PROBLEM STATEMENT: Could you reproduce the lines below from the one with "middle mcp: (29, 356)" through the one with "middle mcp: (439, 326)"? Keep both ends and add nothing.

(Saved entries)
--- START ---

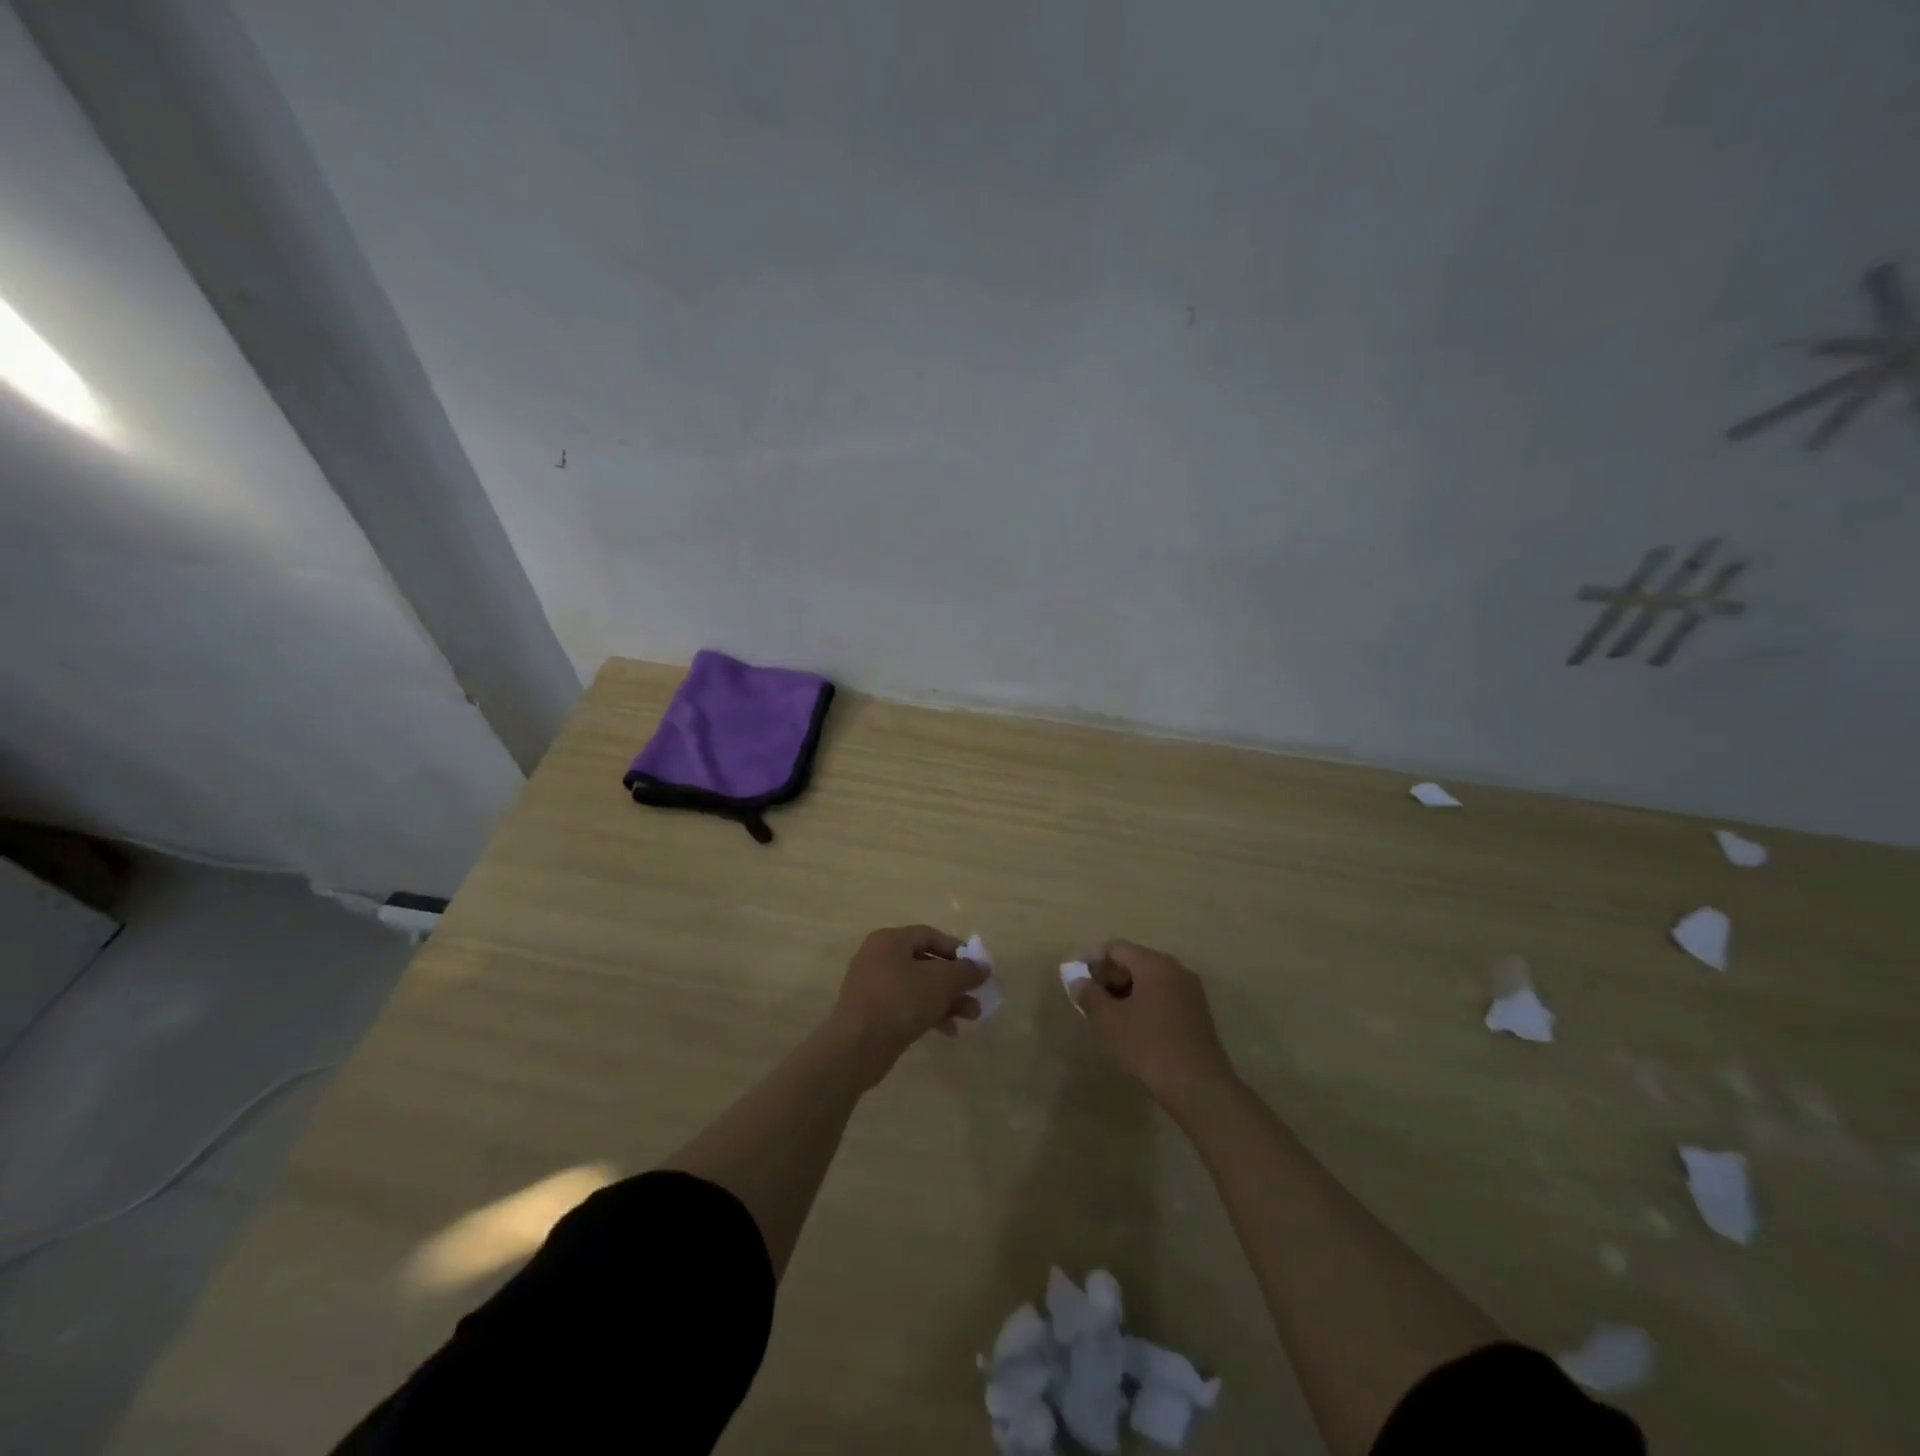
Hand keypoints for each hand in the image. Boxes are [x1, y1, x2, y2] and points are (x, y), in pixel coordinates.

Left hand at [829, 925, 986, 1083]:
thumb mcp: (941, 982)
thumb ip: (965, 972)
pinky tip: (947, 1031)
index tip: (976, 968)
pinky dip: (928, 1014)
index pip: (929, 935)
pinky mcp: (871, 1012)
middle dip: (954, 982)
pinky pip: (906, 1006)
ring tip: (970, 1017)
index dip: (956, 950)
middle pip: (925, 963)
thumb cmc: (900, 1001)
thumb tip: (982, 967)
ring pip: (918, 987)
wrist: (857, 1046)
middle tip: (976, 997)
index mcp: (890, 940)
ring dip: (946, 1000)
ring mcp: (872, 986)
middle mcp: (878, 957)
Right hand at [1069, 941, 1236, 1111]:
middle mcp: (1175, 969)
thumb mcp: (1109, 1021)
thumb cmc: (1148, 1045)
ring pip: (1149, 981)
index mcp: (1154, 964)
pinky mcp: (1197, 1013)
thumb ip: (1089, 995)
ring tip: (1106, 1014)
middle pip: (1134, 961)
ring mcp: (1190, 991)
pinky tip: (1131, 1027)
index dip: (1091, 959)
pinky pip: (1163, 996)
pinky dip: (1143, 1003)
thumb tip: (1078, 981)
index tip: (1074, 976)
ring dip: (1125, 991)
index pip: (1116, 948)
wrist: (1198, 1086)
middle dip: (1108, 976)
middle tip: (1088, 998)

--- END ---
--- START ---

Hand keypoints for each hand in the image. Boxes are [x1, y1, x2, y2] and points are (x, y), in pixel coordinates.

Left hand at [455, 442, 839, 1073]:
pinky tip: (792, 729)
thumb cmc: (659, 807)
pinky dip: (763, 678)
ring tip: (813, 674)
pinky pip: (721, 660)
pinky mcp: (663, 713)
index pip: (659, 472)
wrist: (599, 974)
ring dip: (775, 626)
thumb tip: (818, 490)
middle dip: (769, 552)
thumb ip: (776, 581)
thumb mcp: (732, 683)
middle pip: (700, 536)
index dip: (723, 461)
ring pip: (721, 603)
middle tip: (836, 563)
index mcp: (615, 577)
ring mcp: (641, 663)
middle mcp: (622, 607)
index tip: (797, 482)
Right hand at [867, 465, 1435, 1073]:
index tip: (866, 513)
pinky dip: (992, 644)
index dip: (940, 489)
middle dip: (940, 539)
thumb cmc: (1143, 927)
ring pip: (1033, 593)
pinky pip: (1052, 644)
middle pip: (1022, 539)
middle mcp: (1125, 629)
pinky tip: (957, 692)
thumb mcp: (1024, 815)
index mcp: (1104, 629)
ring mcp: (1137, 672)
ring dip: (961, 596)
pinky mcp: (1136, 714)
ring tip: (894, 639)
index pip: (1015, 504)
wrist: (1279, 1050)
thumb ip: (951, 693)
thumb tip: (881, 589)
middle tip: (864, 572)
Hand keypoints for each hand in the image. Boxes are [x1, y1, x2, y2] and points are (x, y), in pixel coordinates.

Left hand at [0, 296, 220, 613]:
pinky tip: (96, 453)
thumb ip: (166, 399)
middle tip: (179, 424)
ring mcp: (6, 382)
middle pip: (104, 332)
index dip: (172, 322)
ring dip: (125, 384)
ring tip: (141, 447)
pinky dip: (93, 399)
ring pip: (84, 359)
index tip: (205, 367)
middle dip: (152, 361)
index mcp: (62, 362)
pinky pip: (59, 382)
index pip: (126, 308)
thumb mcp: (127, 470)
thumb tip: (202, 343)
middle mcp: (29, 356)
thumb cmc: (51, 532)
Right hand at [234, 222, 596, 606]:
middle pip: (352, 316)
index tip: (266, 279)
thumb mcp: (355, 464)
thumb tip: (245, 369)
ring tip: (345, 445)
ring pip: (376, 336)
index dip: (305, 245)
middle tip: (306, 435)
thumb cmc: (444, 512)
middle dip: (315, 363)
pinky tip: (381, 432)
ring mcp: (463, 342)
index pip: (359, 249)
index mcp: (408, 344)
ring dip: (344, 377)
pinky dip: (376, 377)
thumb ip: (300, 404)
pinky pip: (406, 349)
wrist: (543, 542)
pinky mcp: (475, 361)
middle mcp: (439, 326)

--- END ---

SOLUTION:
middle mcp: (29, 356)
thumb cmc: (51, 532)
Right hand at [234, 222, 596, 606]:
middle pip: (352, 316)
index tip: (266, 279)
thumb mcp: (355, 464)
thumb tip: (245, 369)
ring tip: (345, 445)
ring pip: (376, 336)
index dip: (305, 245)
middle tip: (306, 435)
thumb cmc: (444, 512)
middle dip: (315, 363)
pinky tip: (381, 432)
ring mcp: (463, 342)
index pip: (359, 249)
index mcp: (408, 344)
ring dip: (344, 377)
pinky dip: (376, 377)
thumb ip: (300, 404)
pinky pip: (406, 349)
wrist: (543, 542)
pinky mcp: (475, 361)
middle mcp: (439, 326)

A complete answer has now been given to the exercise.